Apple on Tuesday laid out ambitious plans to broaden its early lead in the digital entertainment business, announcing an iPod mobile phone and an Apple TV set-top box that together could extend the US technology company's reach into big new consumer electronics markets.

Speaking at Apple's annual MacWorld trade show in San Francisco, Steve Jobs, chief executive, claimed the widely anticipated cellular device, the iPhone, represented a breakthrough.

"Apple is going to reinvent the phone," he declared, showing off a thin, handheld device with a 3.5-inch screen that displays touch-screen controls.

Describing the gadget as "the ultimate digital device", Mr Jobs said it would play music and video, display e-mails and act as a handset for web browsing.

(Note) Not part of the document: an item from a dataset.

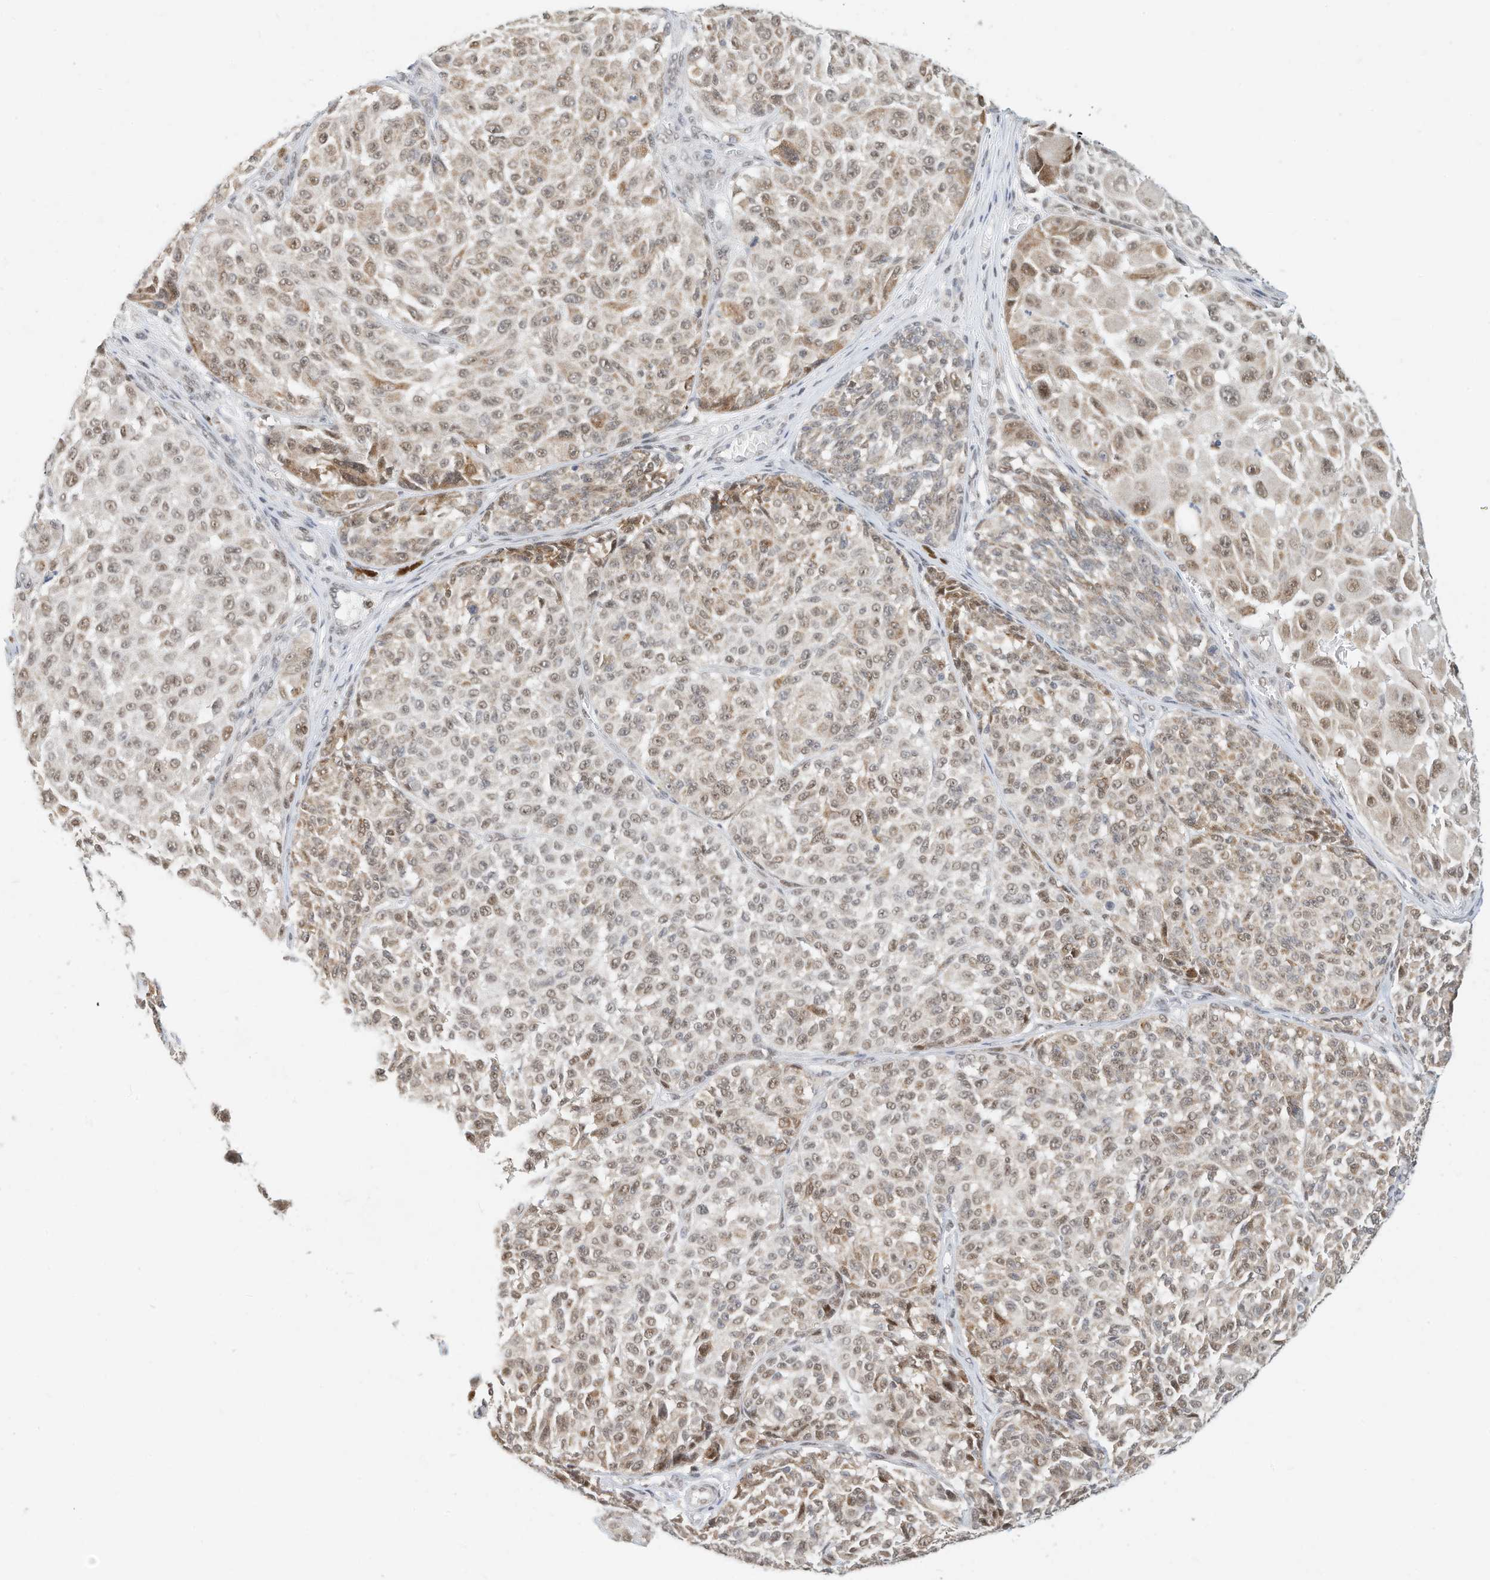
{"staining": {"intensity": "weak", "quantity": ">75%", "location": "nuclear"}, "tissue": "melanoma", "cell_type": "Tumor cells", "image_type": "cancer", "snomed": [{"axis": "morphology", "description": "Malignant melanoma, NOS"}, {"axis": "topography", "description": "Skin"}], "caption": "Immunohistochemical staining of human melanoma exhibits low levels of weak nuclear protein expression in about >75% of tumor cells.", "gene": "OGT", "patient": {"sex": "male", "age": 83}}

The iPhone's launch, scheduled for June, marks an attempt to reshape a category of mobile phone that has caused trouble for other technology and mobile phone companies in the past.

The announcement hit rivals, with shares of Asian handset makers falling sharply on Wednesday morning on concerns of increasing competition. LG Electronics, Asia’s second largest handset maker, dropped 3.44 per cent by late morning trading, while Samsung Electronics, it’s bigger rival, fell 1.54 per cent.

In spite of similar big promises for other multi-function devices, "smart phones" remain only a small part of the mobile business.

The iPhone will cost from $499 (£257) and will go on sale in the US in June, with European sales to begin in the second half of this year and Asia in 2008, Apple said.

The Apple TV set-top box, with a 40Gb hard drive, will be available in February for $299.

Mr Jobs said Apple hoped to corner 1 per cent of the global handset market by 2008, a goal that would mean sales of 10m iPhone units.

The new products, which come as Mr Jobs continues to face scrutiny for his role in options backdating at the company, sent shares in Apple up 6.4 per cent to $91.12 by mid-afternoon in New York.

In a further sign of the company's transition, Mr Jobs announced that Apple Computer would henceforth be known simply as "Apple".

Apple's bid to tackle the 1bn-units-a-year mobile handset market is its most ambitious move yet outside its core business of computers.

Mr Jobs said Apple had agreed an exclusive partnership with Cingular, the mobile operator, that would provide mobile service to the phones in the US.

The phones will feature applications from leading internet search groups, including built-in functionality for Google's maps service, and a free "push" e-mail service that sends messages from customers' Yahoo email accounts to their phones.

Stan Sigman, chief executive of Cingular, now a part of AT&T, said the deal to distribute the iPhone, first discussed two years ago, amounted to a "unique partnership" in the industry.